Elementary Matrices

In a previous blog, I talked elementary matrices and showed that if two matrices A,B are row equivalent, then there exists a matrix P such that A = PB where P is a product of elementary matrices (see Theorem 5, here).

Today, I will extend this result and show that if a matrix A is invertible (see Definition 1, here), then it is equal to product of elementary matrices.

The content in today's blog is taken from Matrices and Linear Algebra by Hans Schneider and George Phillip Barker.

Lemma 1: Only square matrices are invertible.

Proof:

(1) Let A be an n x m matix where n ≠ m.

(2) To be invertible, there must exist a matrix B such that AB = BA = I (see Definition 1, here)

(3) Let's assume that B is a p x q matrix.

(4) In order for A to multiply with B, then p = m and the result AB is an n x q matrix. (See here for review of matrix multiplication)

(5) In order for B to multiply with A, q must = n and BA is then a p x m matrix.

(6) Since p must = m and q must = n, AB is an n x n matrix and BA is an m x m matrix.

(7) But AB ≠ BA since m ≠ n so there is no such B that satisfies the conditions in step #2.

(8) So, we reject our assumption in step #1 and conclude that n = m and A is therefore a square matrix.

QED

From a previous result, we know that each m x n matrix has a unique reduced echelon form (see Corollary 3.1, here).

Definition 1: A_r

I will denote the unique reduced echelon form of a given m x n matrix A as A_r.

[For review of reduced echelon form, see Definition 2, here]

Definition 2: Rank

The rank r of an m x n matrix A is the number of nonzero rows in its reduced echelon form A_r

Lemma 2: If A is invertible, then A_r is invertible.

▶ [Source information]:
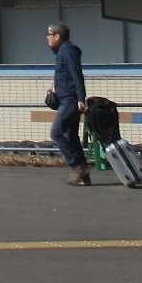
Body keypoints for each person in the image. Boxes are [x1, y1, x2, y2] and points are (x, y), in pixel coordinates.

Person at [46, 22, 89, 186]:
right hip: (66, 98)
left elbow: (76, 74)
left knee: (56, 133)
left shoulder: (68, 51)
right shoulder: (61, 52)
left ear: (57, 36)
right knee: (71, 136)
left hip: (70, 100)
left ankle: (76, 166)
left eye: (49, 35)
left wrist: (80, 98)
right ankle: (84, 173)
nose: (47, 38)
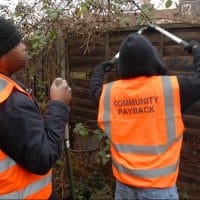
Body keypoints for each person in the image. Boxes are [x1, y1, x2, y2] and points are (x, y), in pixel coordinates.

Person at [89, 32, 200, 199]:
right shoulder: (172, 89)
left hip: (124, 188)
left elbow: (94, 91)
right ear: (154, 59)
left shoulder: (109, 94)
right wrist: (197, 52)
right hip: (159, 191)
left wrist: (99, 70)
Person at [0, 17, 71, 199]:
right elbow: (42, 157)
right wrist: (58, 104)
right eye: (18, 42)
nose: (24, 46)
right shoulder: (8, 101)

▶ [Assignment A]:
According to the blog post on elementary matrices, which book is its content taken from?
▶ [Assignment B]:
List every lemma and definition that appears as a numbered heading in the blog post on elementary matrices, leaving out those it only refers to elsewhere. Give each one's label and its title or statement.
▶ [Assignment C]:
Does each statement agree with the blog post on elementary matrices? Answer yes or no, and quote the words from the post that decide it.
(i) The rank of a matrix is the number of nonzero rows in its reduced echelon form.
(ii) The proof of Lemma 1 begins by taking A to be a square matrix.
(iii) An m x n matrix can have more than one reduced echelon form.

▶ [Your solution A]:
Matrices and Linear Algebra by Hans Schneider and George Phillip Barker.

▶ [Your solution B]:
Lemma 1: Only square matrices are invertible.
Definition 1: A_r
Definition 2: Rank
Lemma 2: If A is invertible, then A_r is invertible.

▶ [Your solution C]:
(i) Yes: "The rank r of an m x n matrix A is the number of nonzero rows in its reduced echelon form A_r"
(ii) No: "Let A be an n x m matix where n ≠ m."
(iii) No: "each m x n matrix has a unique reduced echelon form"